Reed College Symposium,  From Evidence to Scholarship: Transforming Undergraduate Student Research in the Digital Age

Submitted by Selim S. Kuru on

The two-day conference brought together faculty, librarians, and instructional technologists to share collaborative strategies for cultivating student engagement with data and digital resources. On March 15, the NELC-sponsored Newbook project represented the University of Washington with a presentation entitled: "Newbook Digital Texts: New Models for Digital Scholarship and Undergraduate Education" and presented by Sarah Ketchley & Walter Andrews and Hannah Jolibois & Jion Yi. 

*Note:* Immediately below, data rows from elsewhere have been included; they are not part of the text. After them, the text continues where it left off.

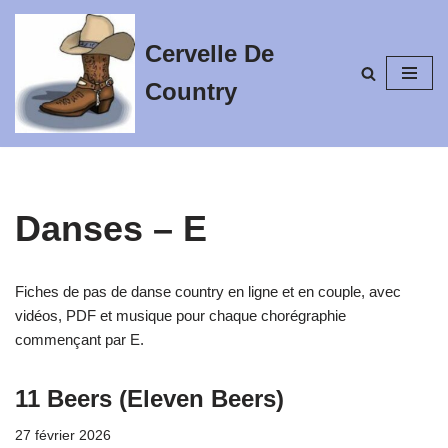
Cervelle De
Aller
au
Country
contenu
Danses – E
Fiches de pas de danse country en ligne et en couple, avec
vidéos, PDF et musique pour chaque chorégraphie
commençant par E.
11 Beers (Eleven Beers)
27 février 2026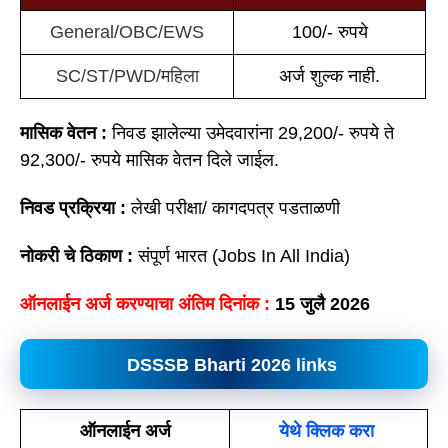
General/OBC/EWS
100/- रुपये
SC/ST/PWD/महिला
अर्ज शुल्क नाही.
मासिक वेतन :
निवड झालेल्या उमेदवारांना 29,200/- रुपये ते
92,300/- रुपये मासिक वेतन दिले जाईल.
निवड प्रक्रिया :
लेखी परीक्षा/ कागदपत्र पडताळणी
नोकरी चे ठिकाण :
संपूर्ण भारत (Jobs In All India)
ऑनलाईन अर्ज करण्याचा अंतिम दिनांक :
15 जुलै 2026
DSSSB Bharti 2026
links
ऑनलाईन अर्ज
येथे क्लिक करा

After a brief introduction to the long history of digital projects at NELC, Newbook undergraduate research leaders, Hannah Jolibois and Jion Yi, described how self-managed undergraduate intern researcher teams developed practices and procedures uniting technology students, humanities and social sciences students, and business, marketing, and advertising students in a successful, large-scale digital humanities project to prepare and publish rare original source materials.

Newbook Digital Texts is an innovative digital humanities publishing house re-imagining and restructuring traditional academic research, publication, and education.  Over six years, more than 140 University of Washington undergraduate interns and several graduate assistants have collaborated with faculty on projects ranging from Ottoman and Georgian poetry to nineteenth-century travel journals from Iraq and Egypt.